#### [Material supplied]

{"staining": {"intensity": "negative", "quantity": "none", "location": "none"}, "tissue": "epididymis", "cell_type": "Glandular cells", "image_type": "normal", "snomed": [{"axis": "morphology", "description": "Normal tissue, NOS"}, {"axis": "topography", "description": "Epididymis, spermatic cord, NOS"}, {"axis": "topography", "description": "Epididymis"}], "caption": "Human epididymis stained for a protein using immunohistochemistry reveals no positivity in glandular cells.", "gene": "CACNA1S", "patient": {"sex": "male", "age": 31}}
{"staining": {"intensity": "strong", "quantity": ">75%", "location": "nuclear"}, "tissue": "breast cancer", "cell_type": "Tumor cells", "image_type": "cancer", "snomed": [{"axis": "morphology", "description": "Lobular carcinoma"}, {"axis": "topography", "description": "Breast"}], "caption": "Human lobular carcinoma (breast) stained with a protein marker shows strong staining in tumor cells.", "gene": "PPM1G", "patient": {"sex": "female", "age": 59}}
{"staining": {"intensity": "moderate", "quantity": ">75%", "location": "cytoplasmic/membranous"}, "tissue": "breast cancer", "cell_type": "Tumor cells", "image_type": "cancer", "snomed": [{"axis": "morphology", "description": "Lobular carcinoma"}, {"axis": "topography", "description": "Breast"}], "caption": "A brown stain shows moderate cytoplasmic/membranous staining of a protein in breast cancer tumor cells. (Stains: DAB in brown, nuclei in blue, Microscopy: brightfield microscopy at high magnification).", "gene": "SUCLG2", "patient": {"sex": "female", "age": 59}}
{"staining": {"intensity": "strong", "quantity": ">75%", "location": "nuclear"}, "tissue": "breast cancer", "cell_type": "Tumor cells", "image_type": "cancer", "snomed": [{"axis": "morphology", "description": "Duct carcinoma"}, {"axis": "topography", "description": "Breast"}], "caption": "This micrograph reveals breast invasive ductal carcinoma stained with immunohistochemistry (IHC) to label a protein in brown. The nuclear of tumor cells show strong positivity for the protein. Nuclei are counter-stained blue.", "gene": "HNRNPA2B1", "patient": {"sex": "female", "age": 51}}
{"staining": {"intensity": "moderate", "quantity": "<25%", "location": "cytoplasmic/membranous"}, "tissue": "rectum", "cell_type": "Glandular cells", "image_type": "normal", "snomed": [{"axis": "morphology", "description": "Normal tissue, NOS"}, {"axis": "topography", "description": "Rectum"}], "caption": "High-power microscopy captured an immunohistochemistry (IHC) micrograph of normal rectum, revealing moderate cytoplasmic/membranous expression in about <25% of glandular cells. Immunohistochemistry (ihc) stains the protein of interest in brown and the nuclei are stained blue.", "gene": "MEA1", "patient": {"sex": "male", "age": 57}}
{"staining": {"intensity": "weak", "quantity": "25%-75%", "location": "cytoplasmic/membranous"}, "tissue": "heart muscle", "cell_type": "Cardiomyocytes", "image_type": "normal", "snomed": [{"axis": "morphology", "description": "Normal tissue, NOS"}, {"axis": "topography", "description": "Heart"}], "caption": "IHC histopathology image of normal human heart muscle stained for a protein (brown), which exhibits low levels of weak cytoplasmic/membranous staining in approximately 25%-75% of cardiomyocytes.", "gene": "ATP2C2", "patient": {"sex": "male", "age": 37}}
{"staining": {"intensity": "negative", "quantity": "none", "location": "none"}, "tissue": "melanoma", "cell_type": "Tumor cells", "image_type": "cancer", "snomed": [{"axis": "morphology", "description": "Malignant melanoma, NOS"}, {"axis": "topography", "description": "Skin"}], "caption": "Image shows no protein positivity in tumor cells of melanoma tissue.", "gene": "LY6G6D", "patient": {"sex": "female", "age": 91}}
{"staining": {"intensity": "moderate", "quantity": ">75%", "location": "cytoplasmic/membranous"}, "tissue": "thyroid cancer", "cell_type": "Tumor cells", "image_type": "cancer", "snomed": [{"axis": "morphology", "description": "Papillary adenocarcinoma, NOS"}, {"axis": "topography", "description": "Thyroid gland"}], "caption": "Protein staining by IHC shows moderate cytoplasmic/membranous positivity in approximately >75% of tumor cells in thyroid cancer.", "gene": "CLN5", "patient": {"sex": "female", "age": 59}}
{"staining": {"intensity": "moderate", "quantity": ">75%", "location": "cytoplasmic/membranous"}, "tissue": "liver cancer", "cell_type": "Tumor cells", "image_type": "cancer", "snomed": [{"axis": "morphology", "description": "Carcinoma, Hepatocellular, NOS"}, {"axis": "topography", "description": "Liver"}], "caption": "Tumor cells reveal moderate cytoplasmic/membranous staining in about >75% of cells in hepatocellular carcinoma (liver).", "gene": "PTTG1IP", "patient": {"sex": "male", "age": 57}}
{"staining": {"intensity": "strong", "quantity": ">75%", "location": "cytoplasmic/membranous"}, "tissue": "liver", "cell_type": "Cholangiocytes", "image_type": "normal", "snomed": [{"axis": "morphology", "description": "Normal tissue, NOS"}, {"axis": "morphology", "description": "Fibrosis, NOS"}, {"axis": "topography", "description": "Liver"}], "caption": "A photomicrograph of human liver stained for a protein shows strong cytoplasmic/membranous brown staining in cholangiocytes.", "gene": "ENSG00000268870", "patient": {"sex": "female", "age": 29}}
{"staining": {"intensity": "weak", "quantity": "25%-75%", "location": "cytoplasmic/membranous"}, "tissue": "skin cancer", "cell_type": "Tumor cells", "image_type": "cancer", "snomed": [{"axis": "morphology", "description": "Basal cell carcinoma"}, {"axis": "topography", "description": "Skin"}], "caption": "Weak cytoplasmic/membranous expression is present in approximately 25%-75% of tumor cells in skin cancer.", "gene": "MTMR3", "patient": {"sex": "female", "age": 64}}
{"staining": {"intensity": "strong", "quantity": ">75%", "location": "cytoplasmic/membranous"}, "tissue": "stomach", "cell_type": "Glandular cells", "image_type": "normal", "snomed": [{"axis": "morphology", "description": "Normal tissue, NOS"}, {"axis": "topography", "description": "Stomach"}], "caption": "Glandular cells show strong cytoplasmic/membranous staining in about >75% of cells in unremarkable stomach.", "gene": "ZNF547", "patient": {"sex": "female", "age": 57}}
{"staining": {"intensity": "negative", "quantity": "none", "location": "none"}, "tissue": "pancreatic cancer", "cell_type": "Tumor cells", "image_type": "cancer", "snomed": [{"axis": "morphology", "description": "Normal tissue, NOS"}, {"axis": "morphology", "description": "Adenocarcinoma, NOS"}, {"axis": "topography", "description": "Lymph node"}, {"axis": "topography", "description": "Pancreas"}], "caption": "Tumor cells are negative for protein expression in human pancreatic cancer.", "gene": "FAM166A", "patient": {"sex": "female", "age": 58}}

#### [Work item]
Each entry above must be repeated exactly, with nothing dropped.

#### [Answer for the task]
{"staining": {"intensity": "negative", "quantity": "none", "location": "none"}, "tissue": "epididymis", "cell_type": "Glandular cells", "image_type": "normal", "snomed": [{"axis": "morphology", "description": "Normal tissue, NOS"}, {"axis": "topography", "description": "Epididymis, spermatic cord, NOS"}, {"axis": "topography", "description": "Epididymis"}], "caption": "Human epididymis stained for a protein using immunohistochemistry reveals no positivity in glandular cells.", "gene": "CACNA1S", "patient": {"sex": "male", "age": 31}}
{"staining": {"intensity": "strong", "quantity": ">75%", "location": "nuclear"}, "tissue": "breast cancer", "cell_type": "Tumor cells", "image_type": "cancer", "snomed": [{"axis": "morphology", "description": "Lobular carcinoma"}, {"axis": "topography", "description": "Breast"}], "caption": "Human lobular carcinoma (breast) stained with a protein marker shows strong staining in tumor cells.", "gene": "PPM1G", "patient": {"sex": "female", "age": 59}}
{"staining": {"intensity": "moderate", "quantity": ">75%", "location": "cytoplasmic/membranous"}, "tissue": "breast cancer", "cell_type": "Tumor cells", "image_type": "cancer", "snomed": [{"axis": "morphology", "description": "Lobular carcinoma"}, {"axis": "topography", "description": "Breast"}], "caption": "A brown stain shows moderate cytoplasmic/membranous staining of a protein in breast cancer tumor cells. (Stains: DAB in brown, nuclei in blue, Microscopy: brightfield microscopy at high magnification).", "gene": "SUCLG2", "patient": {"sex": "female", "age": 59}}
{"staining": {"intensity": "strong", "quantity": ">75%", "location": "nuclear"}, "tissue": "breast cancer", "cell_type": "Tumor cells", "image_type": "cancer", "snomed": [{"axis": "morphology", "description": "Duct carcinoma"}, {"axis": "topography", "description": "Breast"}], "caption": "This micrograph reveals breast invasive ductal carcinoma stained with immunohistochemistry (IHC) to label a protein in brown. The nuclear of tumor cells show strong positivity for the protein. Nuclei are counter-stained blue.", "gene": "HNRNPA2B1", "patient": {"sex": "female", "age": 51}}
{"staining": {"intensity": "moderate", "quantity": "<25%", "location": "cytoplasmic/membranous"}, "tissue": "rectum", "cell_type": "Glandular cells", "image_type": "normal", "snomed": [{"axis": "morphology", "description": "Normal tissue, NOS"}, {"axis": "topography", "description": "Rectum"}], "caption": "High-power microscopy captured an immunohistochemistry (IHC) micrograph of normal rectum, revealing moderate cytoplasmic/membranous expression in about <25% of glandular cells. Immunohistochemistry (ihc) stains the protein of interest in brown and the nuclei are stained blue.", "gene": "MEA1", "patient": {"sex": "male", "age": 57}}
{"staining": {"intensity": "weak", "quantity": "25%-75%", "location": "cytoplasmic/membranous"}, "tissue": "heart muscle", "cell_type": "Cardiomyocytes", "image_type": "normal", "snomed": [{"axis": "morphology", "description": "Normal tissue, NOS"}, {"axis": "topography", "description": "Heart"}], "caption": "IHC histopathology image of normal human heart muscle stained for a protein (brown), which exhibits low levels of weak cytoplasmic/membranous staining in approximately 25%-75% of cardiomyocytes.", "gene": "ATP2C2", "patient": {"sex": "male", "age": 37}}
{"staining": {"intensity": "negative", "quantity": "none", "location": "none"}, "tissue": "melanoma", "cell_type": "Tumor cells", "image_type": "cancer", "snomed": [{"axis": "morphology", "description": "Malignant melanoma, NOS"}, {"axis": "topography", "description": "Skin"}], "caption": "Image shows no protein positivity in tumor cells of melanoma tissue.", "gene": "LY6G6D", "patient": {"sex": "female", "age": 91}}
{"staining": {"intensity": "moderate", "quantity": ">75%", "location": "cytoplasmic/membranous"}, "tissue": "thyroid cancer", "cell_type": "Tumor cells", "image_type": "cancer", "snomed": [{"axis": "morphology", "description": "Papillary adenocarcinoma, NOS"}, {"axis": "topography", "description": "Thyroid gland"}], "caption": "Protein staining by IHC shows moderate cytoplasmic/membranous positivity in approximately >75% of tumor cells in thyroid cancer.", "gene": "CLN5", "patient": {"sex": "female", "age": 59}}
{"staining": {"intensity": "moderate", "quantity": ">75%", "location": "cytoplasmic/membranous"}, "tissue": "liver cancer", "cell_type": "Tumor cells", "image_type": "cancer", "snomed": [{"axis": "morphology", "description": "Carcinoma, Hepatocellular, NOS"}, {"axis": "topography", "description": "Liver"}], "caption": "Tumor cells reveal moderate cytoplasmic/membranous staining in about >75% of cells in hepatocellular carcinoma (liver).", "gene": "PTTG1IP", "patient": {"sex": "male", "age": 57}}
{"staining": {"intensity": "strong", "quantity": ">75%", "location": "cytoplasmic/membranous"}, "tissue": "liver", "cell_type": "Cholangiocytes", "image_type": "normal", "snomed": [{"axis": "morphology", "description": "Normal tissue, NOS"}, {"axis": "morphology", "description": "Fibrosis, NOS"}, {"axis": "topography", "description": "Liver"}], "caption": "A photomicrograph of human liver stained for a protein shows strong cytoplasmic/membranous brown staining in cholangiocytes.", "gene": "ENSG00000268870", "patient": {"sex": "female", "age": 29}}
{"staining": {"intensity": "weak", "quantity": "25%-75%", "location": "cytoplasmic/membranous"}, "tissue": "skin cancer", "cell_type": "Tumor cells", "image_type": "cancer", "snomed": [{"axis": "morphology", "description": "Basal cell carcinoma"}, {"axis": "topography", "description": "Skin"}], "caption": "Weak cytoplasmic/membranous expression is present in approximately 25%-75% of tumor cells in skin cancer.", "gene": "MTMR3", "patient": {"sex": "female", "age": 64}}
{"staining": {"intensity": "strong", "quantity": ">75%", "location": "cytoplasmic/membranous"}, "tissue": "stomach", "cell_type": "Glandular cells", "image_type": "normal", "snomed": [{"axis": "morphology", "description": "Normal tissue, NOS"}, {"axis": "topography", "description": "Stomach"}], "caption": "Glandular cells show strong cytoplasmic/membranous staining in about >75% of cells in unremarkable stomach.", "gene": "ZNF547", "patient": {"sex": "female", "age": 57}}
{"staining": {"intensity": "negative", "quantity": "none", "location": "none"}, "tissue": "pancreatic cancer", "cell_type": "Tumor cells", "image_type": "cancer", "snomed": [{"axis": "morphology", "description": "Normal tissue, NOS"}, {"axis": "morphology", "description": "Adenocarcinoma, NOS"}, {"axis": "topography", "description": "Lymph node"}, {"axis": "topography", "description": "Pancreas"}], "caption": "Tumor cells are negative for protein expression in human pancreatic cancer.", "gene": "FAM166A", "patient": {"sex": "female", "age": 58}}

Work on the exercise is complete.